**TASK ITEM**
Pull every "state" line out of the data below.

**EXTRACTED INFORMATION**
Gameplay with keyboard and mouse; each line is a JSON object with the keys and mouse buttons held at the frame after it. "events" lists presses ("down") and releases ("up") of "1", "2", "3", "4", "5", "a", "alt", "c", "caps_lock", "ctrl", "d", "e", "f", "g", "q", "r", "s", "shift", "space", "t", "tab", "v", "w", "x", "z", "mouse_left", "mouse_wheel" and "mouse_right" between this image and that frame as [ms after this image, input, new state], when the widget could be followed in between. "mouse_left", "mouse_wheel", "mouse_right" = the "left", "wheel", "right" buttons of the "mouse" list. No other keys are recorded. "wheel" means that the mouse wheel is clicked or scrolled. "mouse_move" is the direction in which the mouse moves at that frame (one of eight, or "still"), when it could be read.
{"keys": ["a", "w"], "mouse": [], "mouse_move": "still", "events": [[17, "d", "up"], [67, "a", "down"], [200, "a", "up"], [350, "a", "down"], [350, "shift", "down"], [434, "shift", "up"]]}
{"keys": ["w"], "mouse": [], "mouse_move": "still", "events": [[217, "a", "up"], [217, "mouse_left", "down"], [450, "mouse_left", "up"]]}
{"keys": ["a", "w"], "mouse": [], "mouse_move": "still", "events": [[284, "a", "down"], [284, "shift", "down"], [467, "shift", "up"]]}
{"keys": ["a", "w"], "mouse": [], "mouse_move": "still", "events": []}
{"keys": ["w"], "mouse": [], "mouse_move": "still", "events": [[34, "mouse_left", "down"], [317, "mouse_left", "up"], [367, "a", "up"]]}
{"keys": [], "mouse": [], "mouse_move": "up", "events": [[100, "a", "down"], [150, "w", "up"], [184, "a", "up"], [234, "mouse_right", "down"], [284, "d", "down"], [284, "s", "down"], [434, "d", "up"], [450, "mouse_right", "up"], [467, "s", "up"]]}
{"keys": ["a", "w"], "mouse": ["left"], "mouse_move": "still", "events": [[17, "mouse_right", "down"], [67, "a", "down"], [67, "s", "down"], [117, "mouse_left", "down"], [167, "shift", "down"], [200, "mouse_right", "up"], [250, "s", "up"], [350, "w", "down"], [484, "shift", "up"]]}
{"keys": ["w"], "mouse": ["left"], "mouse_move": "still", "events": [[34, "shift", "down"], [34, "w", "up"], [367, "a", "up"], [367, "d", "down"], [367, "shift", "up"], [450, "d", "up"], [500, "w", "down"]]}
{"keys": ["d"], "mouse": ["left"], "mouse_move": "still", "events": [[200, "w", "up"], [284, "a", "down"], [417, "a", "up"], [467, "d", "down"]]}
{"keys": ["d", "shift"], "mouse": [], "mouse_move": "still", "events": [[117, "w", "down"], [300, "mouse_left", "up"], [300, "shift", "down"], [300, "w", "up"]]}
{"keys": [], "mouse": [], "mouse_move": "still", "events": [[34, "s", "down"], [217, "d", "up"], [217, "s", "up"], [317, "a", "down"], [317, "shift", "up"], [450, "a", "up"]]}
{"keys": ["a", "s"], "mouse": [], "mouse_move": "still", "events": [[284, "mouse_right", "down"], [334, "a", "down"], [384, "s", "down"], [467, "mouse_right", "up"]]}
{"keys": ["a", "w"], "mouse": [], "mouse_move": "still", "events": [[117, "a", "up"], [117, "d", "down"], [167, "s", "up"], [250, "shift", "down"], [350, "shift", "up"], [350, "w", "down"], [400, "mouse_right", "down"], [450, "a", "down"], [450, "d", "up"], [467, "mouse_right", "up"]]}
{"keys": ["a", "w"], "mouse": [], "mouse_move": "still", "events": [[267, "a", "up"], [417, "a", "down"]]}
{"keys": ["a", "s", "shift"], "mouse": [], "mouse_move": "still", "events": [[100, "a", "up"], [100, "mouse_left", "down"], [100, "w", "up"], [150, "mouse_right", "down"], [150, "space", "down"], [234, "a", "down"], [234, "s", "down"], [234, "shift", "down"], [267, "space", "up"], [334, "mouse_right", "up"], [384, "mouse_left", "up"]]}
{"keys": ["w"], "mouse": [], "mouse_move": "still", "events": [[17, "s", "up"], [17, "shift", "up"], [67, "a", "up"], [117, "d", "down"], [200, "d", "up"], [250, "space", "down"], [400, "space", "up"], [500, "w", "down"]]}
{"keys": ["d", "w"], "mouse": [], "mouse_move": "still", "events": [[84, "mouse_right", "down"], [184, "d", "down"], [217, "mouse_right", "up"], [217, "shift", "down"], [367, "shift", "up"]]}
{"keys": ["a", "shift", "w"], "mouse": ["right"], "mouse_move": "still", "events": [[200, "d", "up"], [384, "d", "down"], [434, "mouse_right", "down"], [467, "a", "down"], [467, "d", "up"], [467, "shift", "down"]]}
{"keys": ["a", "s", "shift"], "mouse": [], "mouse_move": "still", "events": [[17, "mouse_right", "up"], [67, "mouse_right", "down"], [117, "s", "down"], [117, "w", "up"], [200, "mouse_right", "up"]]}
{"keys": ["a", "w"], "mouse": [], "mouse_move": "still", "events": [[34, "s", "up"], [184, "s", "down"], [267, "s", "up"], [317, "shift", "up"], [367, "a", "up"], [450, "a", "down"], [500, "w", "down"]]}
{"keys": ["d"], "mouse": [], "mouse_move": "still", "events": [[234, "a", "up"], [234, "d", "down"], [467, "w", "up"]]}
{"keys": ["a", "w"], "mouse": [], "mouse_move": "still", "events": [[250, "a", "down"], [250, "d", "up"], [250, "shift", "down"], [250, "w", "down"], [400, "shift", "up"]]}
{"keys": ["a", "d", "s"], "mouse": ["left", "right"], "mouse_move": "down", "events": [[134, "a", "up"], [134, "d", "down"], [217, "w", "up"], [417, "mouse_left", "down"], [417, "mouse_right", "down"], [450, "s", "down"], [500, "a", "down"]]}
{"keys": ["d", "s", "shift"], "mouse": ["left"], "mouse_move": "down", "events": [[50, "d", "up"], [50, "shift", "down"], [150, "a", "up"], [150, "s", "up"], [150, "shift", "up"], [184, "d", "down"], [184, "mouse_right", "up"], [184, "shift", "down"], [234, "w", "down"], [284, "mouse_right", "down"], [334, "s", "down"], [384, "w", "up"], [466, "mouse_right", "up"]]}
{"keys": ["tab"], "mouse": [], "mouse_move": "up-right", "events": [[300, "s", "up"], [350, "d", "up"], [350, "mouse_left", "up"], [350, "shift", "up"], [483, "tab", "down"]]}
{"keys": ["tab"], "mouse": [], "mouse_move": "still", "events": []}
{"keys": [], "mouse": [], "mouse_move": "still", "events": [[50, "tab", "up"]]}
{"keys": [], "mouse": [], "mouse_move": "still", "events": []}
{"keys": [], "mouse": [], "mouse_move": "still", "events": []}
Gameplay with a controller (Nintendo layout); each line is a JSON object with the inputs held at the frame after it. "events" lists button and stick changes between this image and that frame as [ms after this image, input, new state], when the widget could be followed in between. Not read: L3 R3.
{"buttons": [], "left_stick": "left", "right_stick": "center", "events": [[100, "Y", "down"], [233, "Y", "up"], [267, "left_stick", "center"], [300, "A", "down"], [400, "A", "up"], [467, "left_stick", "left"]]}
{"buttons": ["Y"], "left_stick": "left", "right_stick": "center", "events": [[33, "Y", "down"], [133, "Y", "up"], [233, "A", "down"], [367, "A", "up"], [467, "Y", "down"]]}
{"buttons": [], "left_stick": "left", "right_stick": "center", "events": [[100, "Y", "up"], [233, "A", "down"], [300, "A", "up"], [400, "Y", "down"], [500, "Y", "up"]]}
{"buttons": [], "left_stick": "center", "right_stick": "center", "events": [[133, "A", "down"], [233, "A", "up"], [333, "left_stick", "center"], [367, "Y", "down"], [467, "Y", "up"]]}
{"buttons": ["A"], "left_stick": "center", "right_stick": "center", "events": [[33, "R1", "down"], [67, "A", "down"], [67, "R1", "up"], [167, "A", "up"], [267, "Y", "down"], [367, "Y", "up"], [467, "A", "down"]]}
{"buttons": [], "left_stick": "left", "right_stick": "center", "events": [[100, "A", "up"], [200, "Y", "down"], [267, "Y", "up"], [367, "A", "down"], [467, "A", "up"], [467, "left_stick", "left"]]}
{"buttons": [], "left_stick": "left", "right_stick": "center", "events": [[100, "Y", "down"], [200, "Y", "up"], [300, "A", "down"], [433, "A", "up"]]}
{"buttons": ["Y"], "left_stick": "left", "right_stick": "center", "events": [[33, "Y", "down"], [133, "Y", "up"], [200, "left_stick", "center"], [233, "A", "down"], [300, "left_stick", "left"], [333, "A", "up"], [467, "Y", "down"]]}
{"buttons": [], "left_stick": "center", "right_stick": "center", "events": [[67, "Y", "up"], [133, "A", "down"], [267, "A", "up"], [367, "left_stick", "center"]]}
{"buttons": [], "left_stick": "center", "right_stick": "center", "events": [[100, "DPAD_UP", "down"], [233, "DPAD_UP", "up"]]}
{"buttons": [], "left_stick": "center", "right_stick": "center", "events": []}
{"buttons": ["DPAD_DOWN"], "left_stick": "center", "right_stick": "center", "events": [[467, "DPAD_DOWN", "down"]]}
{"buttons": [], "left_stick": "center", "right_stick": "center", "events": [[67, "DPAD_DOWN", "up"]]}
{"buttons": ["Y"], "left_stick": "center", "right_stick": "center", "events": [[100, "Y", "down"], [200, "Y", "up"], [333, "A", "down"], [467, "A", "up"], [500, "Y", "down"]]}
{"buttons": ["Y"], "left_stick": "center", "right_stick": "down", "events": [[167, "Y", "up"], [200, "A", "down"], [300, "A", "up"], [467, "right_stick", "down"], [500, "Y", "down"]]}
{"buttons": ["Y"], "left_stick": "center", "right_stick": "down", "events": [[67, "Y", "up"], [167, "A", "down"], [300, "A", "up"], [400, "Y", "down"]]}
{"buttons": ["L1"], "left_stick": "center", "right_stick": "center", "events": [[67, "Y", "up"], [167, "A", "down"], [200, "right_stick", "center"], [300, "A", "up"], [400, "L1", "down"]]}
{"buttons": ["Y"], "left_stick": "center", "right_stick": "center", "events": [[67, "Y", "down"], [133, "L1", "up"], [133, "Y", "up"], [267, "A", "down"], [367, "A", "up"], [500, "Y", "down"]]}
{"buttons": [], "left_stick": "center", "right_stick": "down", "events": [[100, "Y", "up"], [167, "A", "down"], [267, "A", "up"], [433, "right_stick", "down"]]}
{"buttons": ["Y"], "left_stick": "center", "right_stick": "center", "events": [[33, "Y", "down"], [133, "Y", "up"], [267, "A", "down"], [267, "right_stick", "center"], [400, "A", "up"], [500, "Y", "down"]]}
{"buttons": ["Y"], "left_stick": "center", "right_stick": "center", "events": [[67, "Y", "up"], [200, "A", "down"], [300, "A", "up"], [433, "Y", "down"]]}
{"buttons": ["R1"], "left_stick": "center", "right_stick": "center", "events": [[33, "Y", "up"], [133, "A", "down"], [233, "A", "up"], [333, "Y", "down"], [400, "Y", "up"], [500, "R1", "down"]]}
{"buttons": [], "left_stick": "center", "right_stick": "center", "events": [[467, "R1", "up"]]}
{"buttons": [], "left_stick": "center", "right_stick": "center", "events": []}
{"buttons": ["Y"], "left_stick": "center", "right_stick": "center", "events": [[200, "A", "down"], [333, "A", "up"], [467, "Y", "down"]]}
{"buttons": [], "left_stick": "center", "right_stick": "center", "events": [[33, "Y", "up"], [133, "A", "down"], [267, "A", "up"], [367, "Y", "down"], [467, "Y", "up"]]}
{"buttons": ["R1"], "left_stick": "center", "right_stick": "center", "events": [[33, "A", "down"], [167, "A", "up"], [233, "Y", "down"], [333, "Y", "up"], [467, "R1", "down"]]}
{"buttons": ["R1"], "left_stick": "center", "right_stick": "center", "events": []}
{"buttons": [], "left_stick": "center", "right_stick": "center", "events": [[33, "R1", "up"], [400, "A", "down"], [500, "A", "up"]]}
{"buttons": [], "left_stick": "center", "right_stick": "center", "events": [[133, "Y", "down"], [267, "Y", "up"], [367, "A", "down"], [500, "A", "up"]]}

**PROBLEM SOLUTION**
Gameplay with keyboard and mouse; each line is a JSON object with the keys and mouse buttons held at the frame after it. "events" lists presses ("down") and releases ("up") of "1", "2", "3", "4", "5", "a", "alt", "c", "caps_lock", "ctrl", "d", "e", "f", "g", "q", "r", "s", "shift", "space", "t", "tab", "v", "w", "x", "z", "mouse_left", "mouse_wheel" and "mouse_right" between this image and that frame as [ms after this image, input, new state], when the widget could be followed in between. "mouse_left", "mouse_wheel", "mouse_right" = the "left", "wheel", "right" buttons of the "mouse" list. No other keys are recorded. "wheel" means that the mouse wheel is clicked or scrolled. "mouse_move" is the direction in which the mouse moves at that frame (one of eight, or "still"), when it could be read.
Gameplay with a controller (Nintendo layout); each line is a JSON object with the inputs held at the frame after it. "events" lists button and stick changes between this image and that frame as [ms after this image, input, new state], when the widget could be followed in between. Not read: L3 R3.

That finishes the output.